==== Voci fornite ====
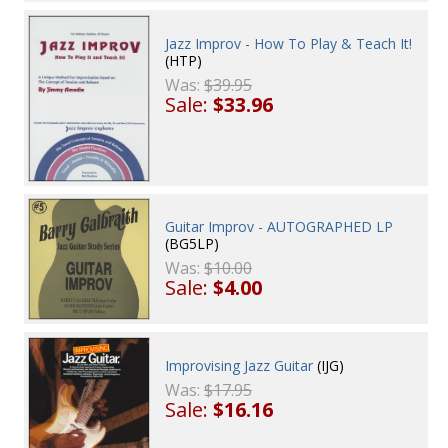
Jazz Improv - How To Play & Teach It!
(HTP)
Was:
$39.95
Sale:
$33.96
Guitar Improv - AUTOGRAPHED LP
(BG5LP)
Was:
$10.00
Sale:
$4.00
Improvising Jazz Guitar
(IJG)
Was:
$17.95
Sale:
$16.16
====
_Problema da risolvere_: Formatti come tabella Markdown tutte le righe di testo delle voci riportate sopra, con le colonne «Posizione» (numero progressivo della riga) e «Testo», tralasciando le righe vuote. Escluda le immagini dalla risposta.

_Soluzione del problema_:
| Posizione | Testo |
|---|---|
| 1 | Jazz Improv - How To Play & Teach It! |
| 2 | (HTP) |
| 3 | Was: |
| 4 | $39.95 |
| 5 | Sale: |
| 6 | $33.96 |
| 7 | Guitar Improv - AUTOGRAPHED LP |
| 8 | (BG5LP) |
| 9 | Was: |
| 10 | $10.00 |
| 11 | Sale: |
| 12 | $4.00 |
| 13 | Improvising Jazz Guitar |
| 14 | (IJG) |
| 15 | Was: |
| 16 | $17.95 |
| 17 | Sale: |
| 18 | $16.16 |